The responsibilities of our Former Advisor included the selection of our investment properties, the negotiations for these investments and the asset management and leasing of these properties. Pursuant to the advisory agreement, we paid certain acquisition and asset management fees to our Former Advisor. The amount of such acquisition fees was equal to 1% of the aggregate purchase price of all properties we acquired in excess of $170.0 million. During the three months ended March 31, 2006 our Former Advisor earned approximately $1.2 million for acquisition fees which were accounted for as part of the historical cost of the acquired properties. Additionally, we paid our Former Advisor an asset management fee equal to 0.75% per annum of the total undepreciated cost of the properties we owned in excess of $170.0 million. During the three months ended March 31, 2006 we incurred asset management fees of $3.5 million.
Pursuant to the advisory agreement, our Former Advisor was obligated to advance all of our offering costs subject to its right to be reimbursed for such costs by us in an amount up to 2% of the aggregate gross offering proceeds raised in our prior continuous public offerings of common stock. Such offering costs included, but were not limited to, actual legal, accounting, printing and other expenses attributable to preparing the SEC registration statements, qualification of the shares for sale in the states and filing fees incurred by our Former Advisor, as well as reimbursements for marketing, salaries and direct expenses of its employees while engaged in registering and marketing the shares, other than selling commissions and the dealer manager fee.
During the three months ended March 31, 2006, our Former Advisor incurred approximately $893,000 of offering costs and, during the same period, we reimbursed our Former Advisor approximately $1.3 million for such costs, which included unreimbursed costs from prior periods. These costs were considered a cost of raising capital and as such, were included as a reduction of additional paid-in capital on the accompanying consolidated balance sheets when such reimbursement obligations were incurred. We closed the primary offering component of our fourth continuous public offering on January 23, 2006, and as of December 31, 2006, we had reimbursed our Former Advisor for all of the then existing unreimbursed offering costs.

### Given information:
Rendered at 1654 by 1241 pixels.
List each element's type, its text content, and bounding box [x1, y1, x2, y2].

...

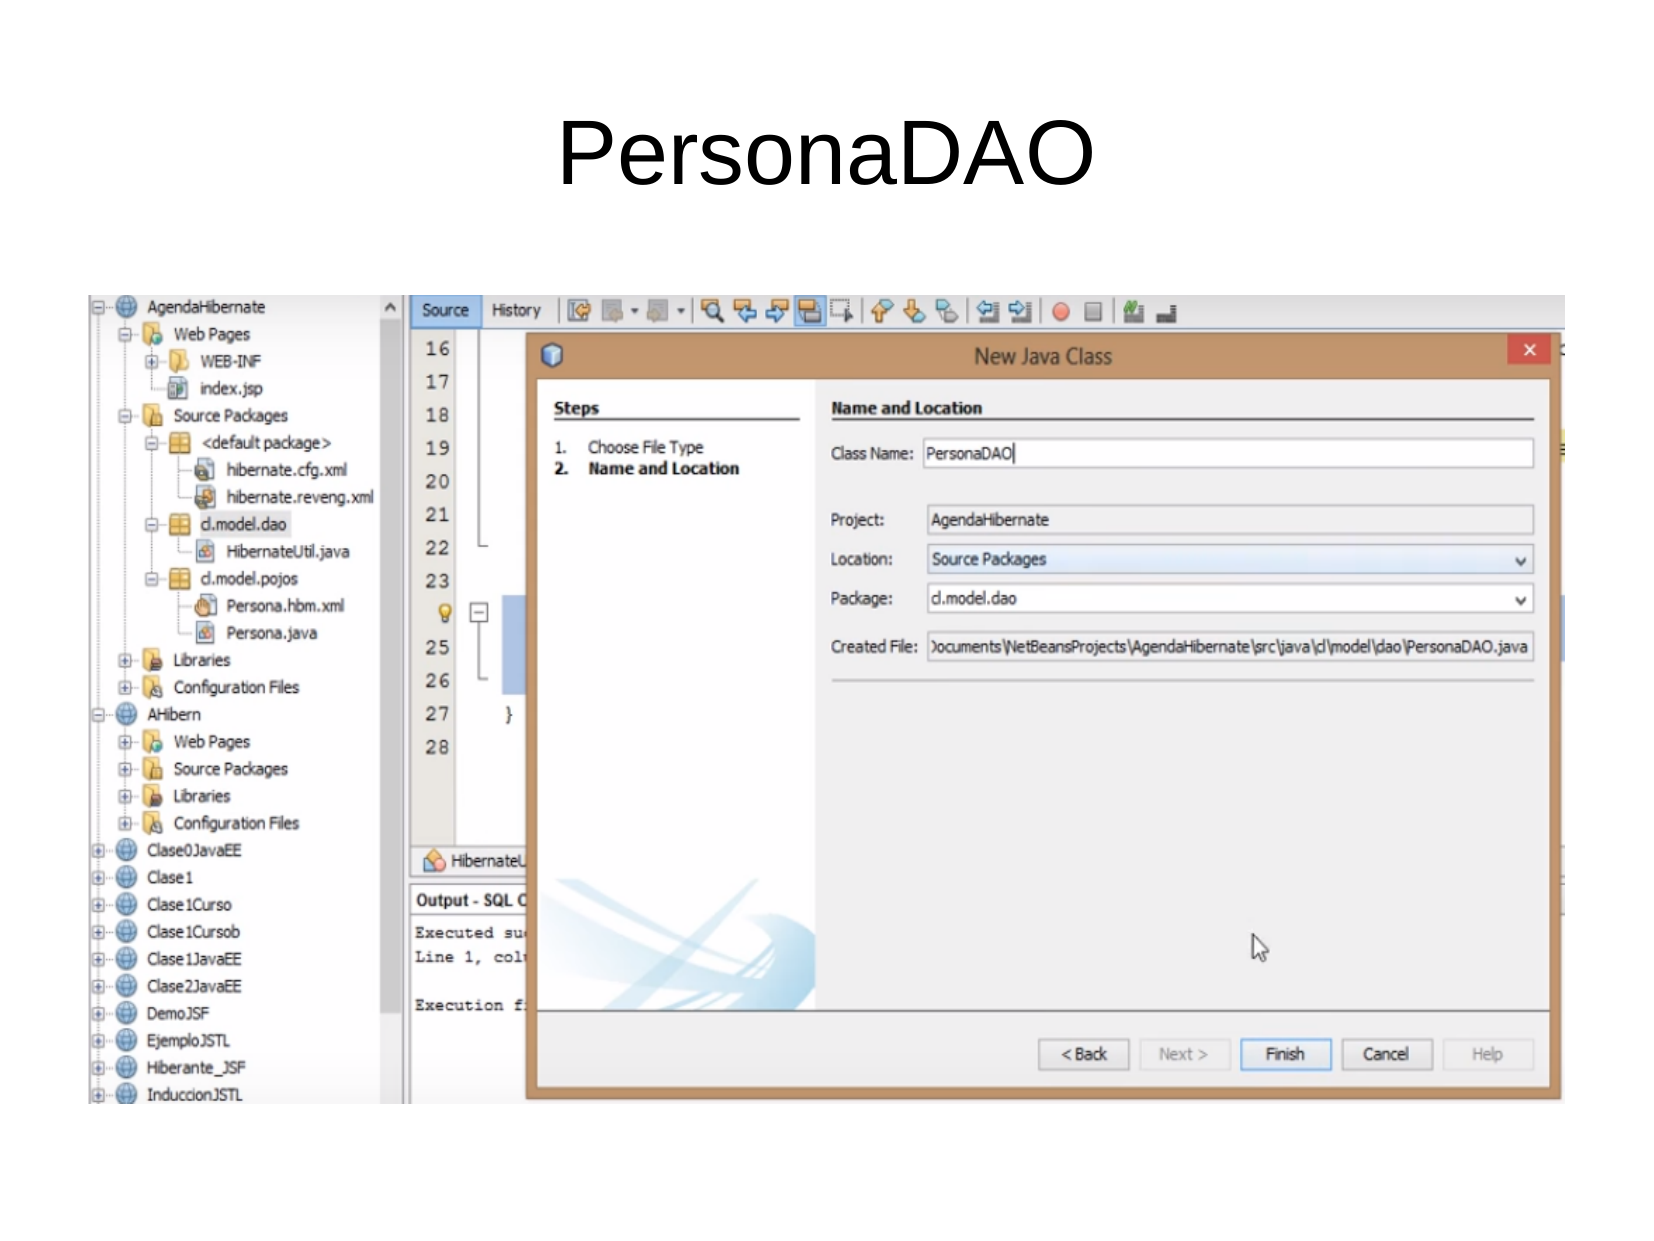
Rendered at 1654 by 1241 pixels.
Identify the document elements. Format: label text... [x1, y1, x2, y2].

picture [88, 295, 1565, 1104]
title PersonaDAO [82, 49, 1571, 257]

* * *

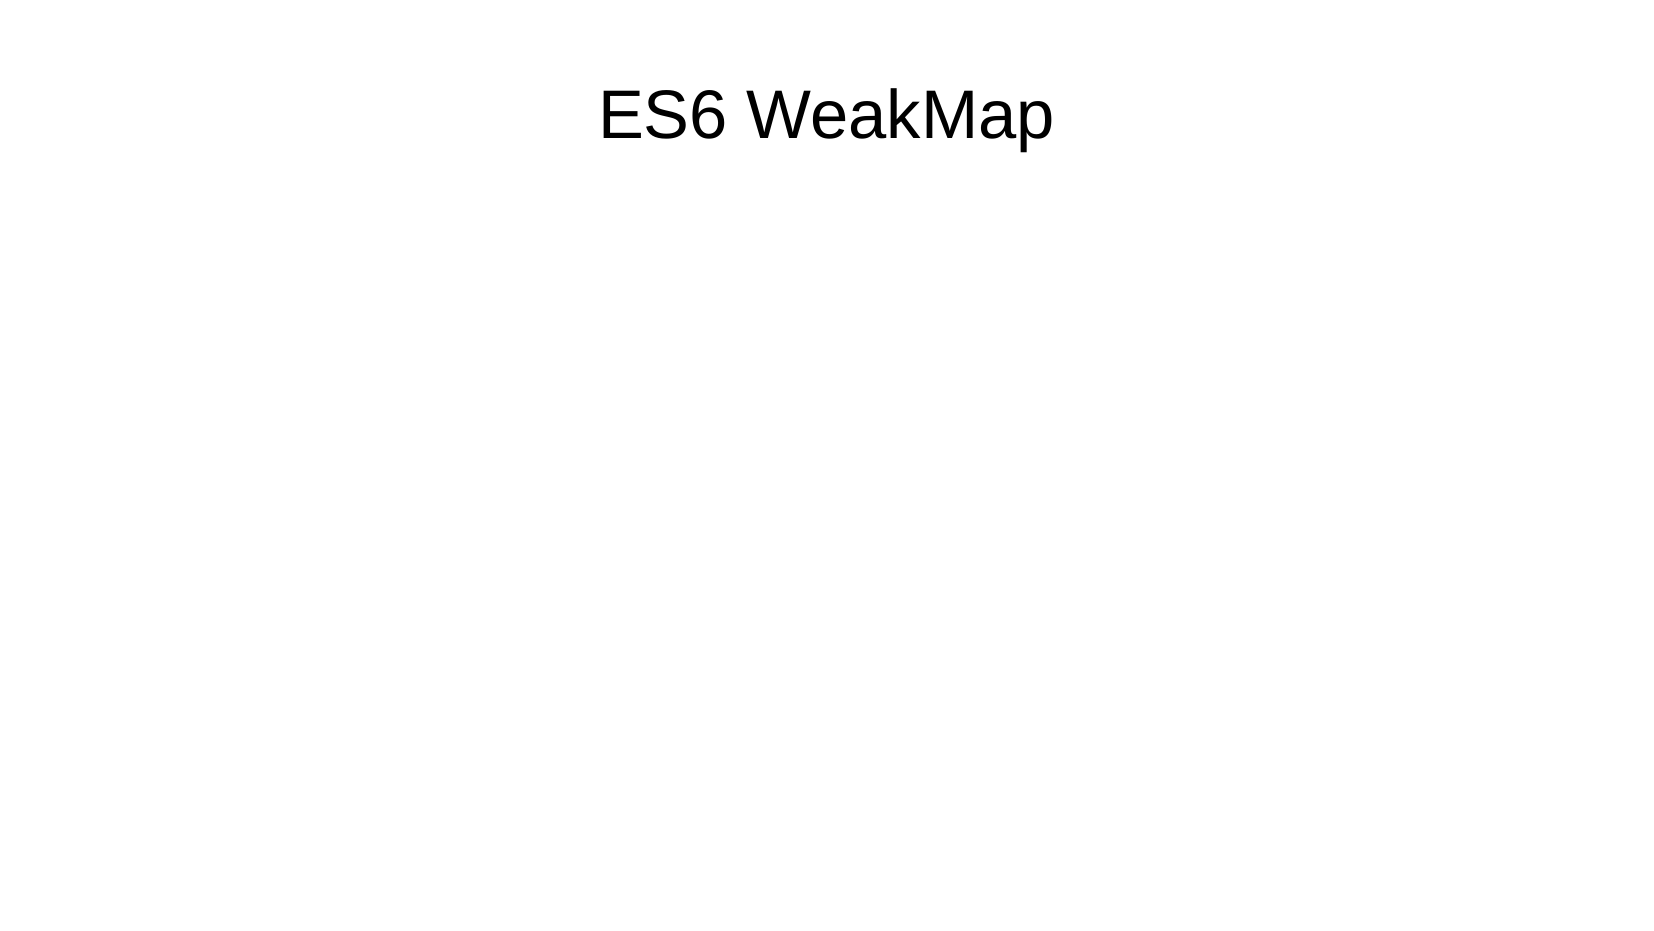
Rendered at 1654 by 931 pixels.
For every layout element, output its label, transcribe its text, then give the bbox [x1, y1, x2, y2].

### Work to do:
[A] Please rewrite the lines of the records from the one containing "Rendered at 1654 by 931 pixels." through the one containing "For every layout", inclusive, as a JSON list of strings with one string per line.
[B] Extend the passage on the Former Advisor's fees and offering costs, picking up after its final sentence.

### Response list:
[A]
[
  "Rendered at 1654 by 931 pixels.",
  "For every layout element, output its label, transcribe its text, then give the bbox [x1, y1, x2, y2]."
]

[B]
Our Former Advisor was obligated to pay all of the offering and marketing related costs associated with our operating partnerships private placement. However, our operating partnership was obligated to pay our Former Advisor a non-accountable expense allowance which equaled 2% of the gross equity proceeds raised through our operating partnerships private placement. During the three months ended March 31, 2006 our operating partnership incurred approximately $1.0 million payable to our Former Advisor for such expense allowance.
In accordance with the advisory agreement we were obligated, subject to certain limitations, to reimburse our Former Advisor for certain other expenses incurred on our behalf for providing services contemplated in the advisory agreement, provided that our Former Advisor did not receive a specific fee for the activities which generated the expenses to be reimbursed. For the three months ended March 31, 2006 we reimbursed approximately $161,000 for such costs.
As of December 31, 2006, we owed our Former Advisor $213,000 for various fees and reimbursements as described above, which is included in accounts payable and accrued expenses on the accompanying consolidated balance sheet. All liabilities with our Former Advisor were settled as of March 31, 2007.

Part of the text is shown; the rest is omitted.